且说梅士燮在江西学院任上,取士有方,文风大振,而且扬芳表烈,阐微显幽,奏了十数件要事。九重 [九重——天子所居地,此处指皇帝。] 大悦,即将梅士燮一月三迁,先升了詹事府正詹事 [詹事——官名,掌理东宫庶务。] ,又升了都察院 [都察院——官署名,明清时掌监都察,纠劾官吏的工作,以都御史为长官,下有副都御史等。] 左副都御史,复升吏部左侍郎,现著来京供职。江西学政改放了陆宗沅。梅侍郎近又得了家信,已知子玉取了宏词,授职编修,又知娶了媳妇,心中大乐,即日起身还京。官场应酬无暇细述,自然纷纷的阻道送行。

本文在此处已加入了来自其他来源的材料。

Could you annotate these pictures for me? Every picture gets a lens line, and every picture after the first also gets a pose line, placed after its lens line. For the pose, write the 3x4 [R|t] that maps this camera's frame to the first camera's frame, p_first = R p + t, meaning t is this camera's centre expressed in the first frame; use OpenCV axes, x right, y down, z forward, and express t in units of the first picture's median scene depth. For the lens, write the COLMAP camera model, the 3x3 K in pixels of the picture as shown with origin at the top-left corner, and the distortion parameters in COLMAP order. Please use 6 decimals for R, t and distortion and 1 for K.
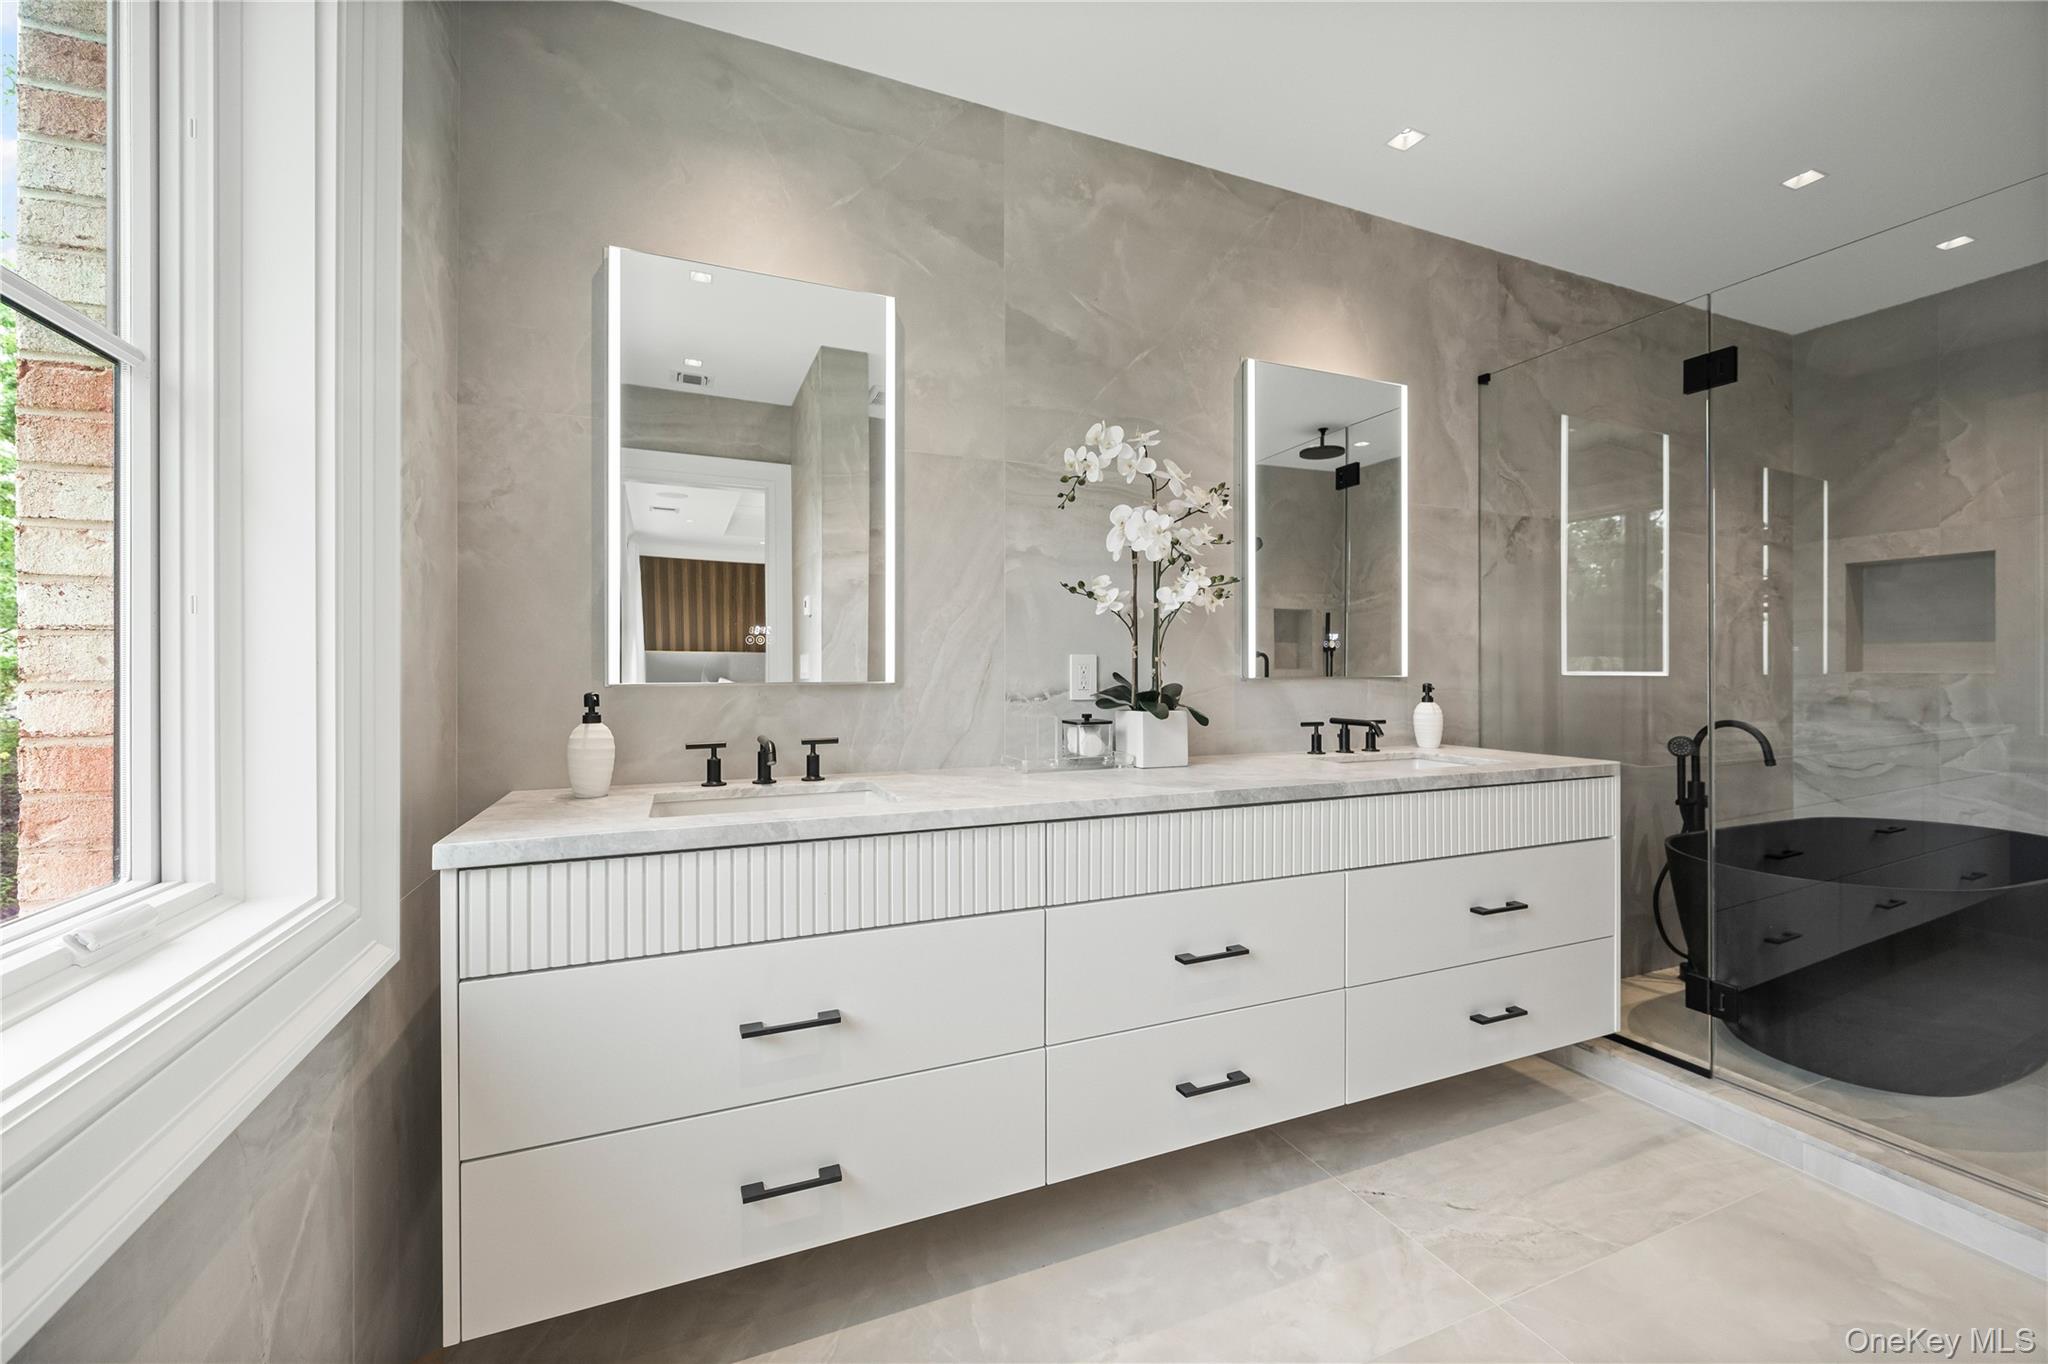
lens RADIAL K [[825.0, 0, 1029.1], [0, 825.0, 665.6], [0, 0, 1]] dist [0.004062, 0.000057]
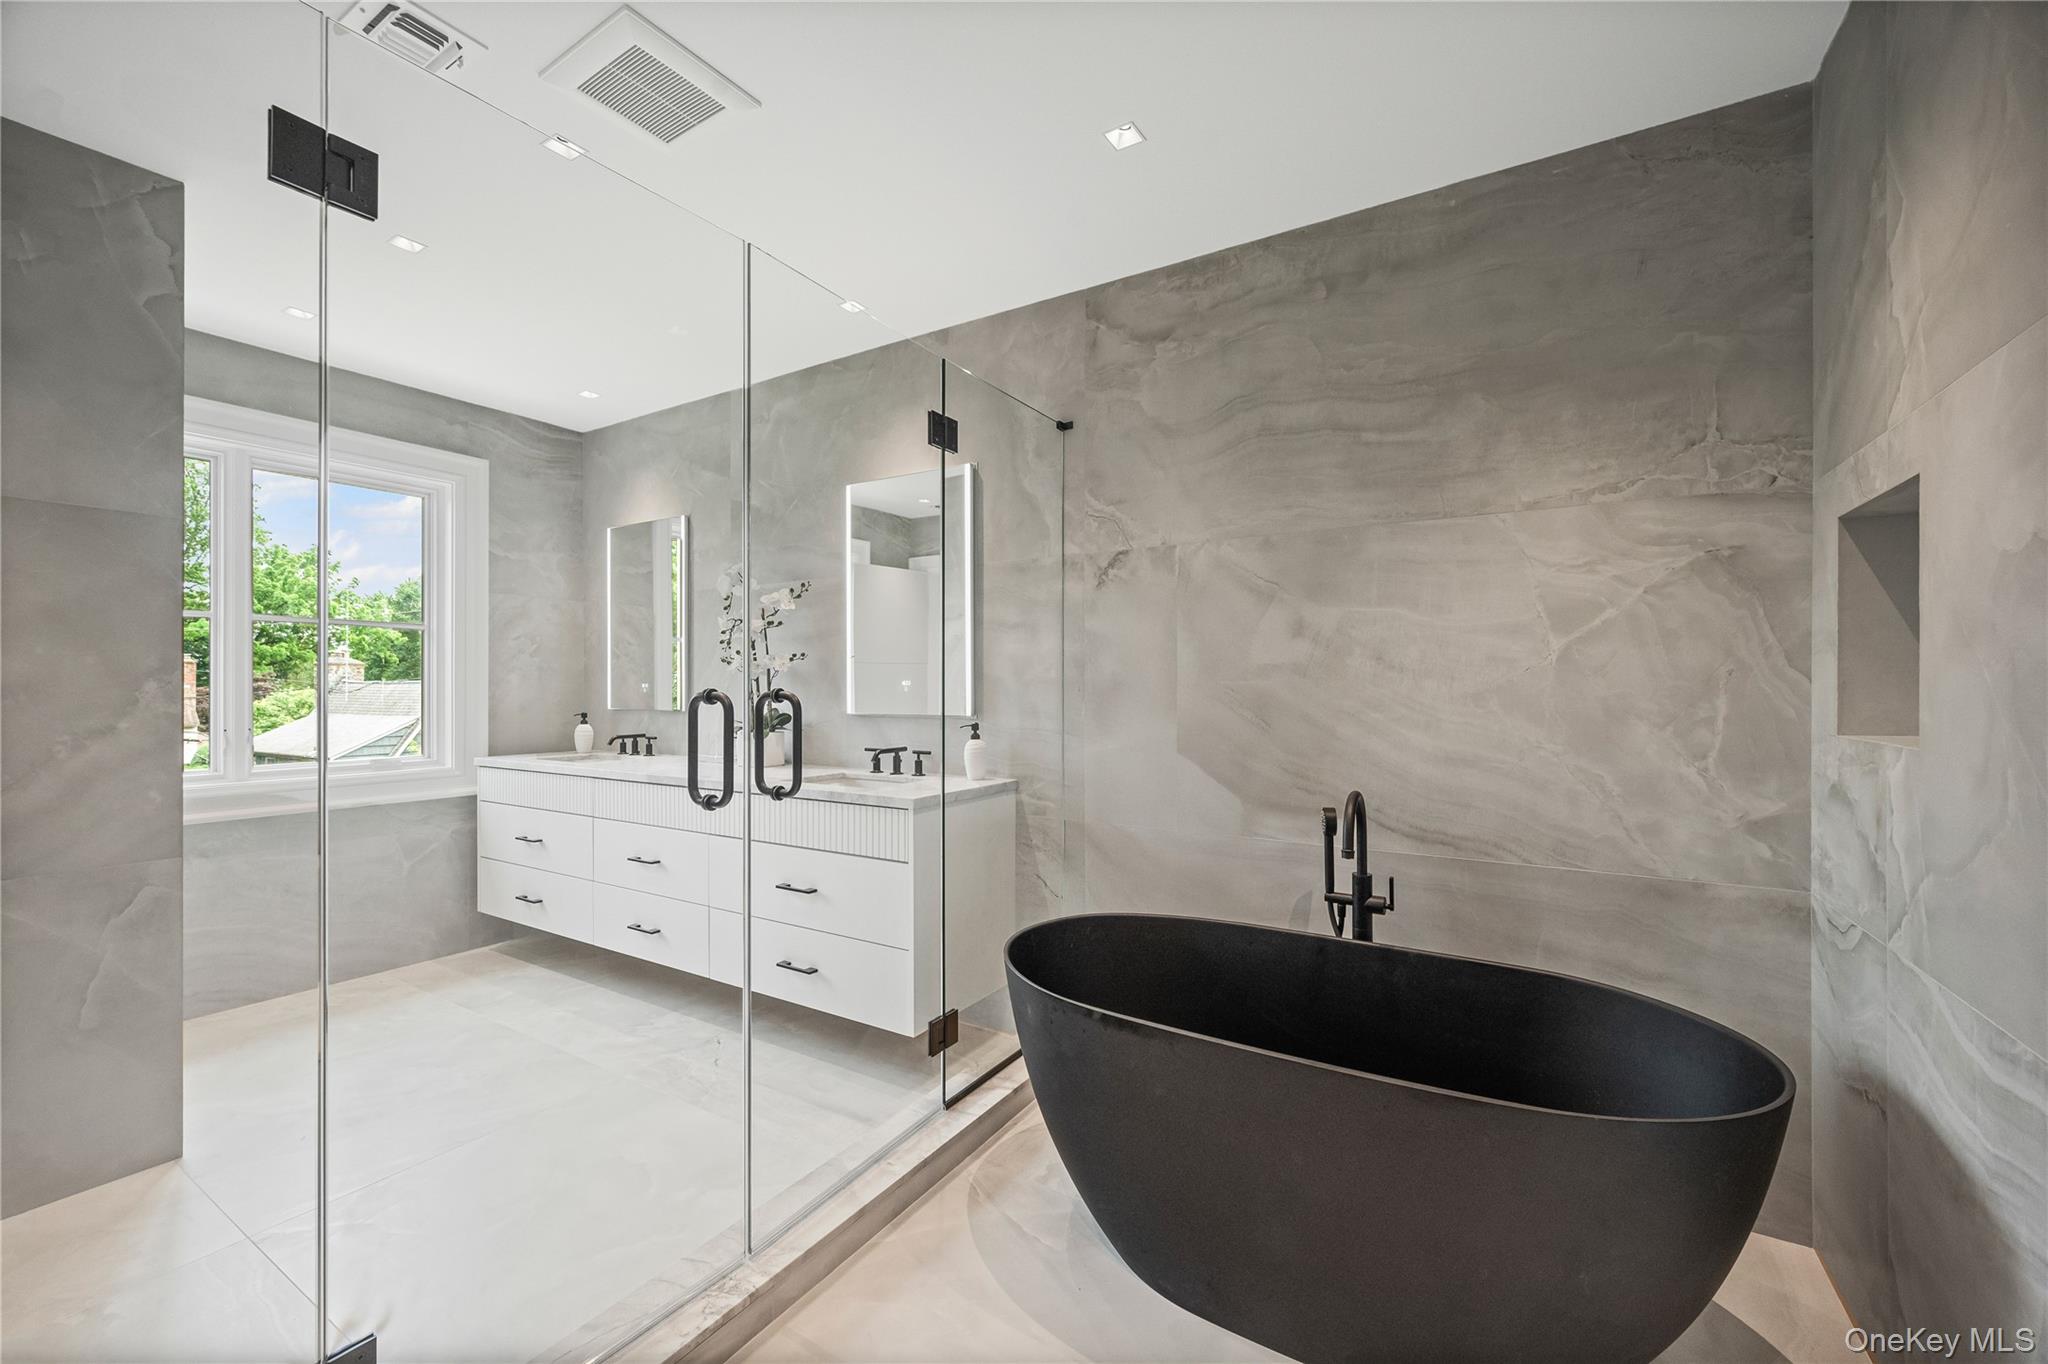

梅侍郎于十一月初一日起程,正是一帆风送滕王阁。行了十日,到了南京,要在家耽搁几天,祭扫坟墓,查理田园,周恤亲戚。到了两日,第三日去拜制台,谈了一会,制台讲起江西有个通判屈本立,可认得么?梅侍郎答以相好。制台就将屈本立死在南京,其行李、盘费为三个长随窃逃,侯石翁代他嗣子报了,行文到江西,昨接江西巡抚移文,内开吉安府差役拿获窃犯张贵、钱德二名,搜出南昌府通判凭文一角,皮箱两口,内存白银三百十七两零,金镯一个,衣服若干件,一并着役赍 [赍(jī)——携带。] 解前来。但此衣物等须交还他嗣子收领,那二犯现收禁江宁县监,还有从犯一名汪升,已经身故了。但不知他嗣子下落,须问石翁便知。梅侍郎听了,心里颇为恺恻。又想道翁并无嗣子,想是近来过继的了。便辞了制台,到凤凰山来拜石翁。
石翁连忙接进,先道了喜,叙了契阔,即问宦囊如何。士燮笑道:“晚生靠祖宗的余荫,稍有几亩薄田,尽够饔飧,无须另积囊橐。论江西虽不算富足之邦,也算膏腴之地。若不论公明,任行暧昧,此行原也可腰缠十万,顾盼自豪。不敢瞒老前辈,晚生于各棚内棚规减去三分之二,其实比京官还强几倍呢。”石翁道:“吾兄清正,一乡所知,此行已邀简任,不久移节封疆。且令郎英年逸隽,海内人才共皆钦仰,正是德门世庆!”士燮谦让了一番,即说起方才制台所问道生之子安在。石翁闻他提起琴仙,心上很想说他不好,叫士燮不必理他;忽又天良不昧,失口说了一句:“此子甚佳,现在旱西门内护国寺,离此不远。”士燮又问了些闲话,便告辞回家。